カワイ・レナードとデマー・デローザンのトレードについて
切なさに満ちたトレードの成立だ。
ラプターズは恐らく球団史上最も愛されたスター選手を手放す苦渋の決断。その一方で、デビッド・ロビンソンの時代から約30年間にわたり、生え抜きの選手たちがずっとチームの中心であり続けたスパーズでは、一つの時代が完全に終わりを迎える。
サンアントニオ・スパーズは現地7月18日、トロント・ラプターズとの間でトレードが成立したことを発表。スパーズはカワイ・レナードとダニー・グリーンを放出し、ラプターズからデマー・デローザン、ヤコブ・ポエートル、2019年ドラフト1巡目指名権を獲得する。ESPNによれば、ラプターズのドラフト指名権は1位~20位のプロテクション付きで、2020年に持ち越された場合は2巡目指名権になるという。
デローザンがトレード放出される可能性は常にあった。『トロント・スター』のBruce Arthur記者によれば、ラプターズのマサイ・ウジーリ球団社長は以前からデローザンのトレードにオープンな姿勢だったという。とはいえ、こんな形で決別となったのは少なからず衝撃的。ラプターズは、1年のレンタルに終わる可能性が高いギャンブルのために、球団史上最もチームに貢献してきた選手を手放したわけだ。
「レナードはラプターズとの再契約に興味なし」と報じられている上、レナードの怪我の状態も不透明(身体検査の結果次第ではトレードが白紙の可能性も)。しかもESPNのChris Haynes記者によれば、デローザンはサマーリーグ開催中にラスベガスでラプターズの上層部と会談し、「トレードはない」と伝えられたばかりだったという。

## 必要な作業
a: 次の(i)〜(iii)の記述が本文と一致するかどうかを、それぞれ「はい」か「いいえ」で答え、根拠となる本文の語句をそのまま引用してください。(i) スパーズはダニー・グリーンを放出する。(ii) トレードの成立はラプターズが発表した。(iii) ラプターズの指名権は、2020年に持ち越された場合は2巡目指名権になる。
b: 本文の「サンアントニオ・スパーズは現」から「は2巡目指名権になるという。」まで(その語句を含む)を、「ダニー・グリーン」を「ベテラン選手」に入れ替えて書き直してください。
c: 本文によると、デローザンはラスベガスでラプターズの上層部と会談した際、何と伝えられたばかりでしたか。
この後に続く行は、本文とは別の資料です。

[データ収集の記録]
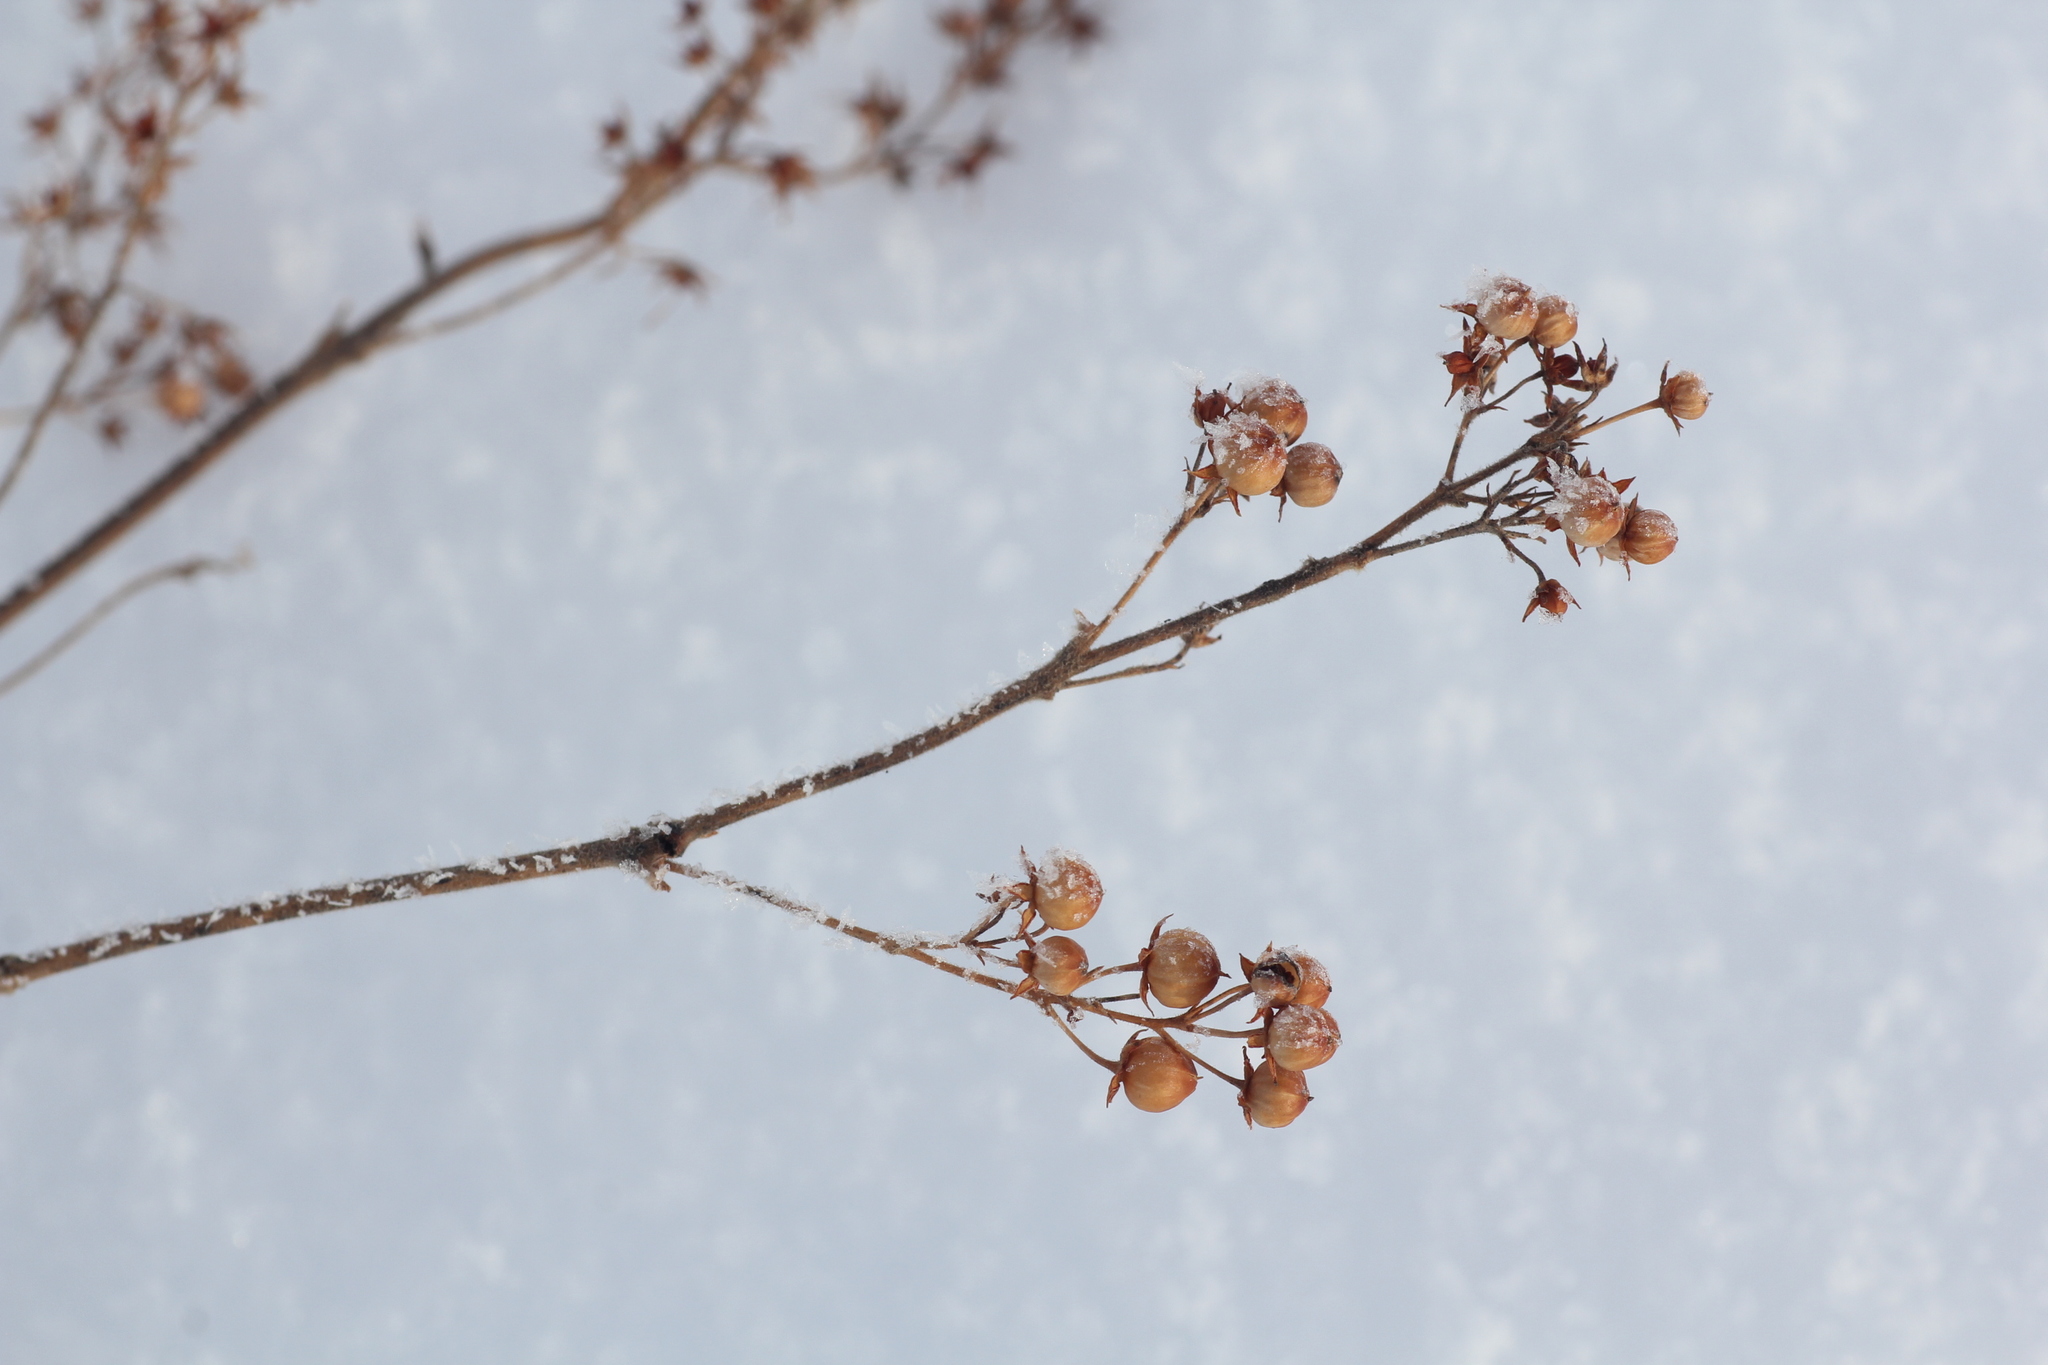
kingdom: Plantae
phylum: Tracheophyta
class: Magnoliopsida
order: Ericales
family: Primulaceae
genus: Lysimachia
==
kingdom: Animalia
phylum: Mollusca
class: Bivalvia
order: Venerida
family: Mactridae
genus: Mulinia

## 作業結果
a:
(i) はい。「スパーズはカワイ・レナードとダニー・グリーンを放出し」
(ii) いいえ。「サンアントニオ・スパーズは現地7月18日、トロント・ラプターズとの間でトレードが成立したことを発表。」
(iii) はい。「2020年に持ち越された場合は2巡目指名権になるという」

b:
サンアントニオ・スパーズは現地7月18日、トロント・ラプターズとの間でトレードが成立したことを発表。スパーズはカワイ・レナードとベテラン選手を放出し、ラプターズからデマー・デローザン、ヤコブ・ポエートル、2019年ドラフト1巡目指名権を獲得する。ESPNによれば、ラプターズのドラフト指名権は1位~20位のプロテクション付きで、2020年に持ち越された場合は2巡目指名権になるという。

c: 「トレードはない」と伝えられたばかりでした。